▸ **Try it**: Retype, word for word, every line from the one holding "left shoulder: (536, 410)" through the one holding "right hip: (426, 448)" in the entries below, both included, and only those lines.
(Beginning of Information supplied)
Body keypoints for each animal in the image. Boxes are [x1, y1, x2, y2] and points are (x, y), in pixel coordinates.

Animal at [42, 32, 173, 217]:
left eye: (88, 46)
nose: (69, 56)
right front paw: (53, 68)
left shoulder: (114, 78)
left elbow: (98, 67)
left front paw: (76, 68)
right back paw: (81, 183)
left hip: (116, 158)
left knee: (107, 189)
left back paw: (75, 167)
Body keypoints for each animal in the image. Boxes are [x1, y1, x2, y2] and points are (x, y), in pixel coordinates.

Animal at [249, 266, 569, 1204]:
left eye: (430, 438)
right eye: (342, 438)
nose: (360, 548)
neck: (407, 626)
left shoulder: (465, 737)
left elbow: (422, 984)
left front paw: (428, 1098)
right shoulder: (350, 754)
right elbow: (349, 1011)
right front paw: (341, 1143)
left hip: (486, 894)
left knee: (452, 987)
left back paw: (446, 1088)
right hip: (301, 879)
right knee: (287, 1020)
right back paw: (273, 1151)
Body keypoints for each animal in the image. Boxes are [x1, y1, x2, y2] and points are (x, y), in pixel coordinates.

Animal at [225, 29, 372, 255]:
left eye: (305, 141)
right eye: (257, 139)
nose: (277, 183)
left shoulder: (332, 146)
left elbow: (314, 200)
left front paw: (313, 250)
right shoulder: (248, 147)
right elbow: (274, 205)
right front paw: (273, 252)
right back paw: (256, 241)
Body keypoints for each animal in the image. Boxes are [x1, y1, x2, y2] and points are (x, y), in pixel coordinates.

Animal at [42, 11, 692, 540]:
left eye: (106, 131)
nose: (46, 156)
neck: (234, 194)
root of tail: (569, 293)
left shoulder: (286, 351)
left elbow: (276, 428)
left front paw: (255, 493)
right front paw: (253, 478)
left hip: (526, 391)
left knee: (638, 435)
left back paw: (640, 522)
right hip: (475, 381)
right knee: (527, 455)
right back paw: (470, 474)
(End of Information supplied)
(Beginning of Information supplied)
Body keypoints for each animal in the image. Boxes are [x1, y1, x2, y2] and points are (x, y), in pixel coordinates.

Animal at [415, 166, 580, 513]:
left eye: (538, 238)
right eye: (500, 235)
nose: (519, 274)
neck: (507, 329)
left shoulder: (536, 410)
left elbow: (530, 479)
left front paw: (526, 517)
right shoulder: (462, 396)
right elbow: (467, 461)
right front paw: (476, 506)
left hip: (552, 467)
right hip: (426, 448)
(End of Information supplied)
(Beginning of Information supplied)
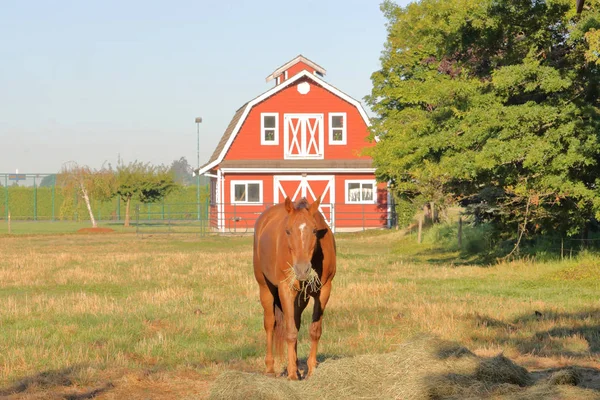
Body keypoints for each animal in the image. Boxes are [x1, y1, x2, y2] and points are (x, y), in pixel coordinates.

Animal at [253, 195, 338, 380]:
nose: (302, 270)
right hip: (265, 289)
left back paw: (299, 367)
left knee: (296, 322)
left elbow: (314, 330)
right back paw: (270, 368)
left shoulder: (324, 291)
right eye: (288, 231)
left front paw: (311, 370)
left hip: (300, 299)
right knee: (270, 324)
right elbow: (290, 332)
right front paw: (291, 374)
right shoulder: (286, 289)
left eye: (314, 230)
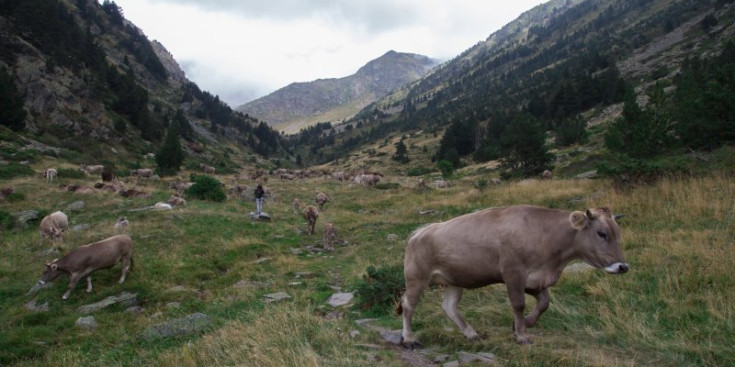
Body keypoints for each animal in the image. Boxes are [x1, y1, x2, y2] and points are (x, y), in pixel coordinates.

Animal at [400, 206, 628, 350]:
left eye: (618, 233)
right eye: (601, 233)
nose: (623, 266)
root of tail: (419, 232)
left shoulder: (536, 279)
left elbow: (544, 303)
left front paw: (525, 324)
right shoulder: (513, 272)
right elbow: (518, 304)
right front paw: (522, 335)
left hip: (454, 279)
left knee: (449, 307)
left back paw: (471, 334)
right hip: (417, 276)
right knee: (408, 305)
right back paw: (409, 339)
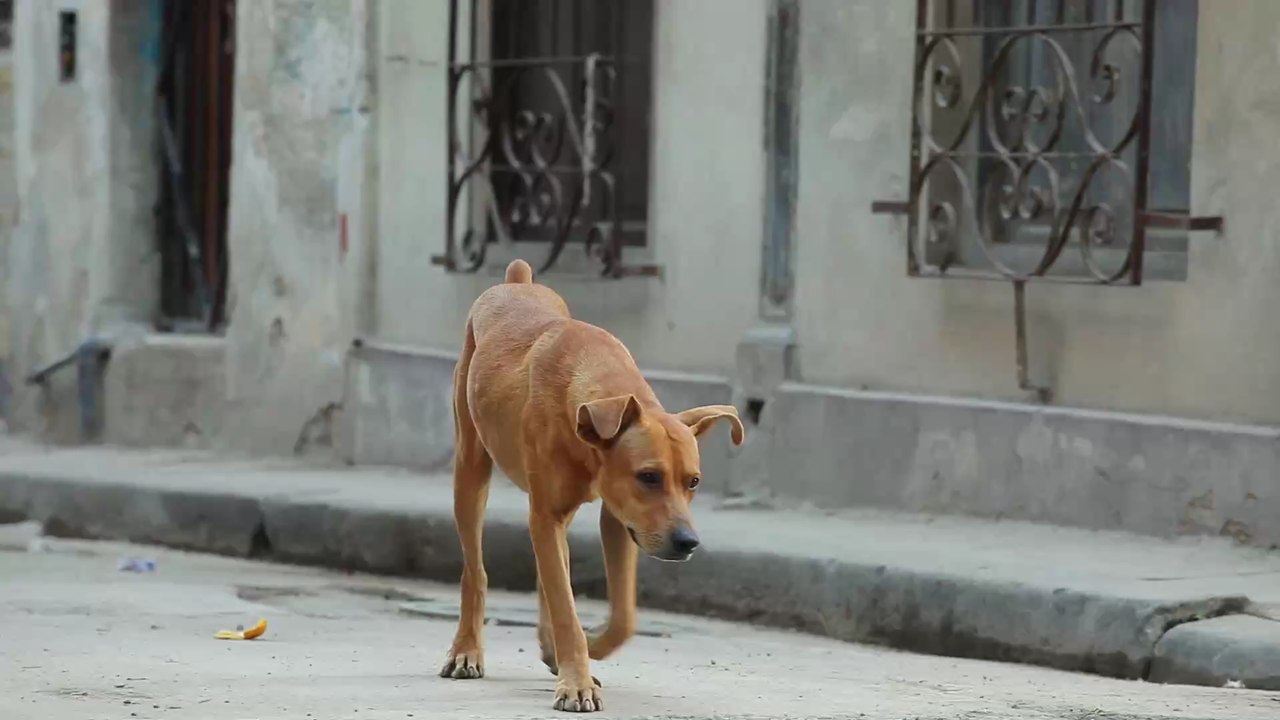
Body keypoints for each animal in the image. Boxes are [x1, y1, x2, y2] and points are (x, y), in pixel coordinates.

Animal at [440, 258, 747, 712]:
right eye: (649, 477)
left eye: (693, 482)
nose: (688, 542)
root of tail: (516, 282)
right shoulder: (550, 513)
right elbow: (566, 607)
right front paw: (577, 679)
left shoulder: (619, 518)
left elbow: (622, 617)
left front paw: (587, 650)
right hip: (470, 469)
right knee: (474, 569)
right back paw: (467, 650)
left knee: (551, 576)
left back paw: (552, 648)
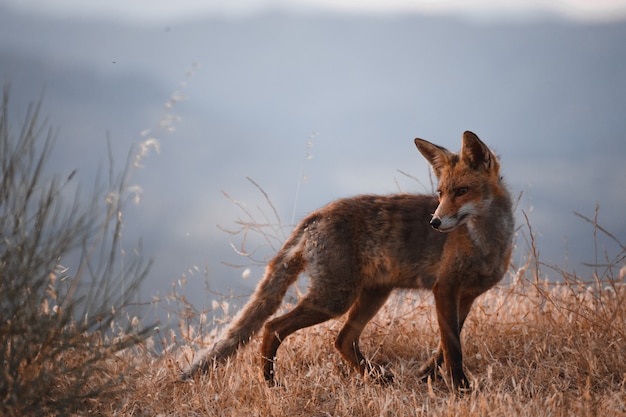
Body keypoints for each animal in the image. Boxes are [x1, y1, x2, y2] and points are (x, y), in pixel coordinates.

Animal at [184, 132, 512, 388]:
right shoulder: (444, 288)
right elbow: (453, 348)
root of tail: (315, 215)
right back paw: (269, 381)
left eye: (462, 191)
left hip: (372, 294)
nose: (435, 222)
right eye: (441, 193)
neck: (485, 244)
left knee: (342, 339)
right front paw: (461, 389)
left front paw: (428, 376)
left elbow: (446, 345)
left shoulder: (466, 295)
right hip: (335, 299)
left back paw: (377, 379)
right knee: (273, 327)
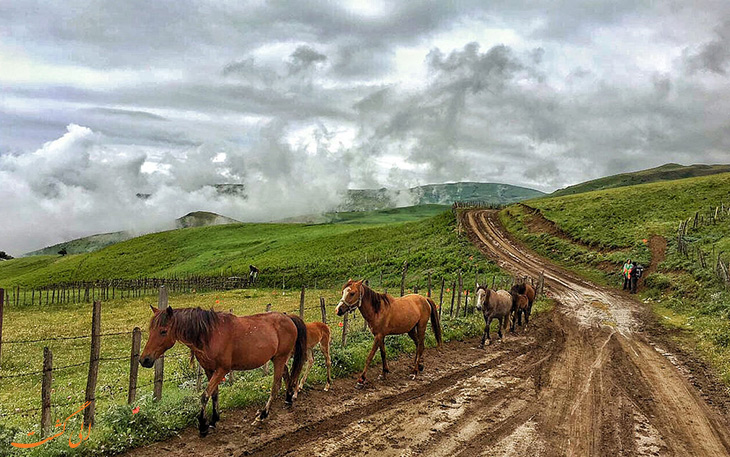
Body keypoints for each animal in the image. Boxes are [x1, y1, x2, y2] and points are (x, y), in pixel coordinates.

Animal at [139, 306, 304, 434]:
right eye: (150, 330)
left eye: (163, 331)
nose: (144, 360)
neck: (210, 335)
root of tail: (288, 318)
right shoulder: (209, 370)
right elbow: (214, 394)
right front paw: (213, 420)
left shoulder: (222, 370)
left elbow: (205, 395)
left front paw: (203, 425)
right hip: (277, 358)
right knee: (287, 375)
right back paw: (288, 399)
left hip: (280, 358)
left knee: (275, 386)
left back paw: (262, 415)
(End of Information supplied)
▸ **Completed exercise**:
left shoulder: (536, 410)
left elbow: (530, 479)
left front paw: (526, 517)
right shoulder: (462, 396)
right elbow: (467, 461)
right front paw: (476, 506)
left hip: (552, 467)
right hip: (426, 448)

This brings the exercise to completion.